De Julio Iglesias al papa Francisco, un libro revela testimonios inéditos de grandes personalidades del mundo
Empecé con la Olivetti y terminé con la IA, dice el periodista Osvaldo Logares, que fue cronista de TN y eltrece durante 40 años.
Cincuenta años de periodismo, cuarenta en eltrece y TN, siempre en la calle, en contacto con la gente.
Es la trayectoria del periodista Osvaldo Logares. Y qué gente: como acreditado del canal en Aeroparque, tuvo la oportunidad de hablar con un sinfín de personalidades de primera línea, de la Argentina y el mundo. Y de qué manera: mano a mano, sin agenda, sin despacho, sin intermediarios.
Podías tener conversaciones, dice. Y recuerda las que mantuvo con Julio Iglesias y René Favaloro, con Maradona y el Papa de Roma, con Pelé, con Perón, con Gorbachov, con Alfonsín y la Madre Teresa de Calcuta.
El periodista es el primer cronista de la historia, recuerda Nelson Castro en el prólogo de un libro cuya contratapa va firmada por Mónica Cahen dAnvers.

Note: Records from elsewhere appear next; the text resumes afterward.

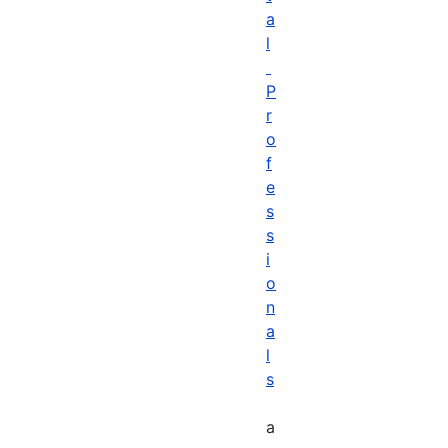
a
l
P
r
o
f
e
s
s
i
o
n
a
l
s
a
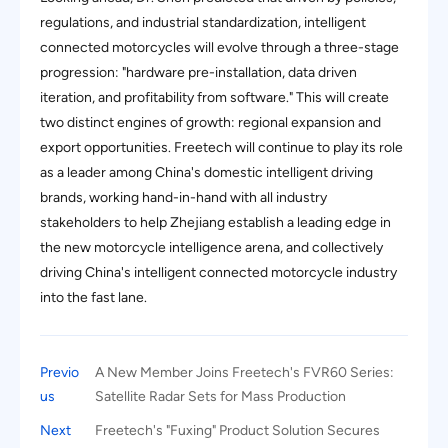
regulations, and industrial standardization, intelligent
connected motorcycles will evolve through a three-stage
progression: "hardware pre-installation, data driven
iteration, and profitability from software." This will create
two distinct engines of growth: regional expansion and
export opportunities. Freetech will continue to play its role
as a leader among China's domestic intelligent driving
brands, working hand-in-hand with all industry
stakeholders to help Zhejiang establish a leading edge in
the new motorcycle intelligence arena, and collectively
driving China's intelligent connected motorcycle industry
into the fast lane.
Previo
A New Member Joins Freetech's FVR60 Series:
us
Satellite Radar Sets for Mass Production
Next
Freetech's "Fuxing" Product Solution Secures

Figuras de una televisión de calidad, la de otro tiempo y la que resiste en este, que arropan Testimonios. Conversaciones y Relatos Inéditos con Personalidades Nacionales e Internacionales.
El libro fue presentado en la Feria del Libro y declarado de Interés para la Comunicación Social por la Legislatura de CABA.
Empecé con la Olivetti y terminé con la IA, dice Logares. Arranqué muy jovencito, en los setenta, cuando Lanusse le entrega el poder a Cámpora. Viví los golpes de Estado, los Montoneros, la llegada de Perón, el tiroteo, y de ahí todo lo que te imagines: carapintadas, Alfonsín. Él y Menem fueron los presidentes con los que más estuve.
Su recopilación de entrevistas en cincuenta años de periodismo arranca con Favaloro y termina con el Papa Francisco, con quienes, cuenta, tuvo mucha cercanía y contacto hasta sus últimos días. Me convencieron de reunir estas entrevistas: esto lo tenés que dejar para los chicos jóvenes, a los periodistas que recién se reciben, me dijeron, cuenta Logares. Como corresponsal en Aeroparque, entró al canal en 1978, para cubrir el Mundial y entrevistar a todas las delegaciones. Y no paró hasta 2018. Aunque da fe del dicho que distingue a esta profesión: un periodista nunca se jubila.